[WHAT IS NEEDED] Lines of the data that contain the word "Norge" are the ones to copy.
____________
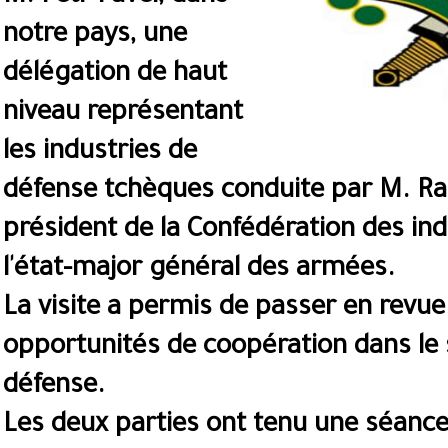
notre pays, une
délégation de haut
niveau représentant
les industries de
défense tchèques conduite par M. Rad
président de la Confédération des ind
l'état-major général des armées.
La visite a permis de passer en revue
opportunités de coopération dans le 
défense.
Les deux parties ont tenu une séance 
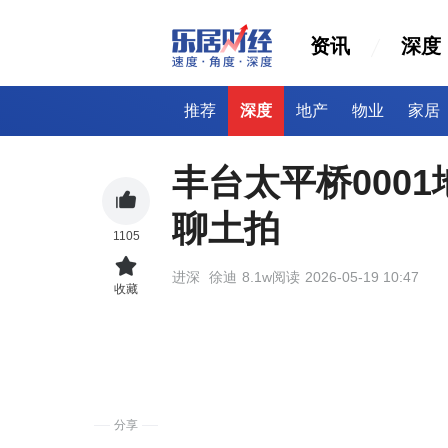
资讯
深度
推荐
深度
地产
物业
家居
丰台太平桥0001
聊土拍
1105
进深
徐迪
8.1w阅读
2026-05-19 10:47
收藏
分享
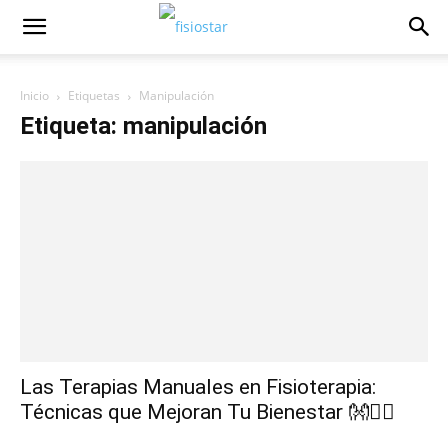
Inicio
Etiquetas
Manipulación
Etiqueta: manipulación
Las Terapias Manuales en Fisioterapia:
Técnicas que Mejoran Tu Bienestar 👐💆‍♂️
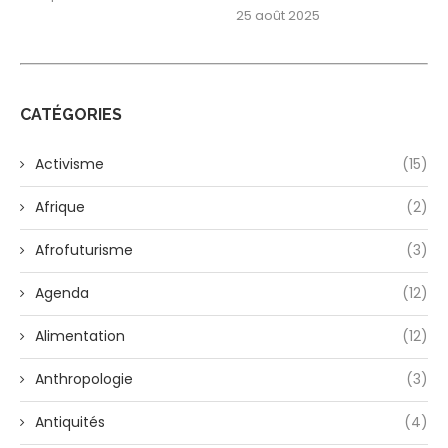
25 août 2025
CATÉGORIES
Activisme
(15)
Afrique
(2)
Afrofuturisme
(3)
Agenda
(12)
Alimentation
(12)
Anthropologie
(3)
Antiquités
(4)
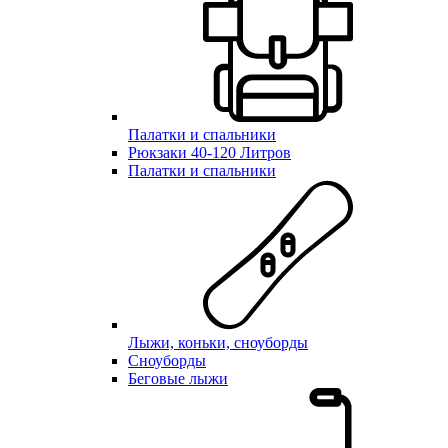
Палатки и спальники
Рюкзаки 40-120 Литров
Палатки и спальники
Лыжи, коньки, сноуборды
Сноуборды
Беговые лыжи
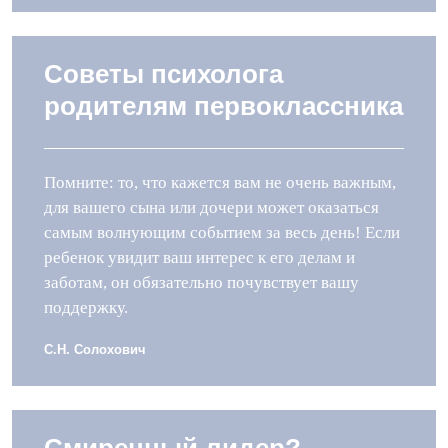
Советы психолога
родителям первоклассника
Помните: то, что кажется вам не очень важным,
для вашего сына или дочери может оказаться
самым волнующим событием за весь день! Если
ребенок увидит ваш интерес к его делам и
заботам, он обязательно почувствует вашу
поддержку.
С.Н. Солохович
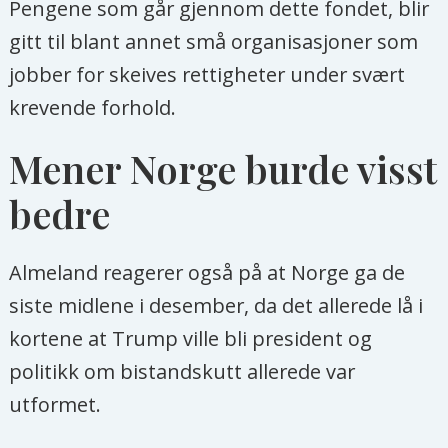
Pengene som går gjennom dette fondet, blir
gitt til blant annet små organisasjoner som
jobber for skeives rettigheter under svært
krevende forhold.
Mener Norge burde visst
bedre
Almeland reagerer også på at Norge ga de
siste midlene i desember, da det allerede lå i
kortene at Trump ville bli president og
politikk om bistandskutt allerede var
utformet.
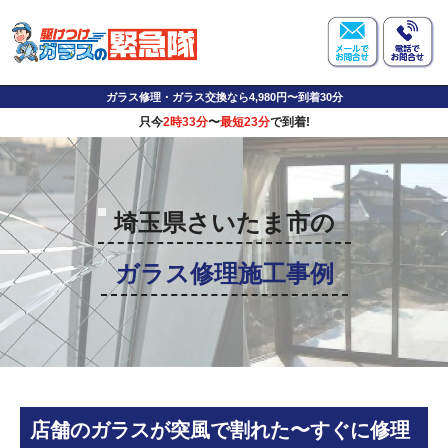
ガラス修理・ガラス交換なら4,980円〜到着30分
只今
2時33分
〜
最短23分
で到着!
埼玉県さいたま市の
ガラス修理施工事例
店舗のガラスが突風で割れた〜すぐに修理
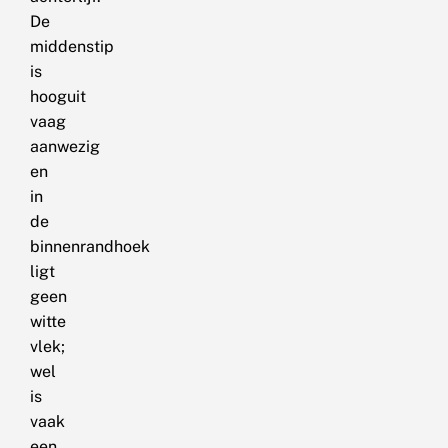
De
middenstip
is
hooguit
vaag
aanwezig
en
in
de
binnenrandhoek
ligt
geen
witte
vlek;
wel
is
vaak
een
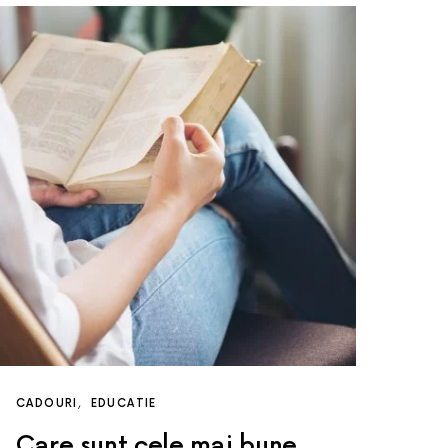
CADOURI
EDUCATIE
Care sunt cele mai bune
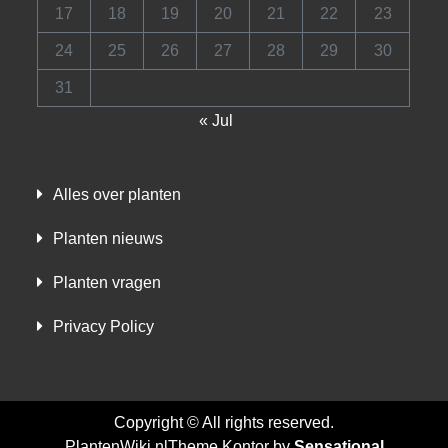
17
18
19
20
21
22
23
24
25
26
27
28
29
30
31
« Jul
Alles over planten
Planten nieuws
Planten vragen
Privacy Policy
Copyright © All rights reserved.
PlantenWiki.nlTheme Kontor by
Sensational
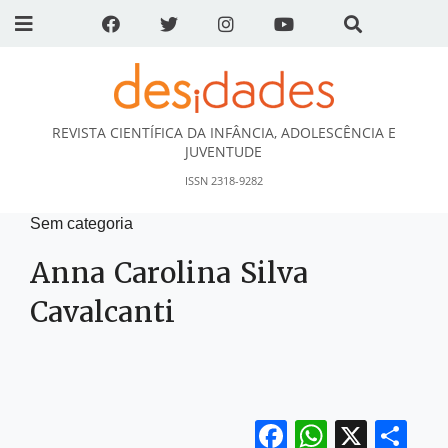
REVISTA CIENTÍFICA DA INFÂNCIA, ADOLESCÊNCIA E
DESidades
JUVENTUDE
ISSN 2318-9282
Sem categoria
Anna Carolina Silva
Cavalcanti
Facebook
WhatsA
X
Sh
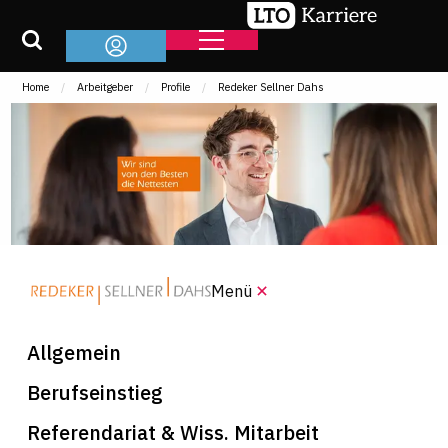
Home
Arbeitgeber
Profile
Redeker Sellner Dahs
Menü
Allgemein
Berufseinstieg
Referendariat & Wiss. Mitarbeit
____________
[RESPONSE]
Mener Norge burde visst
Almeland reagerer også på at Norge ga de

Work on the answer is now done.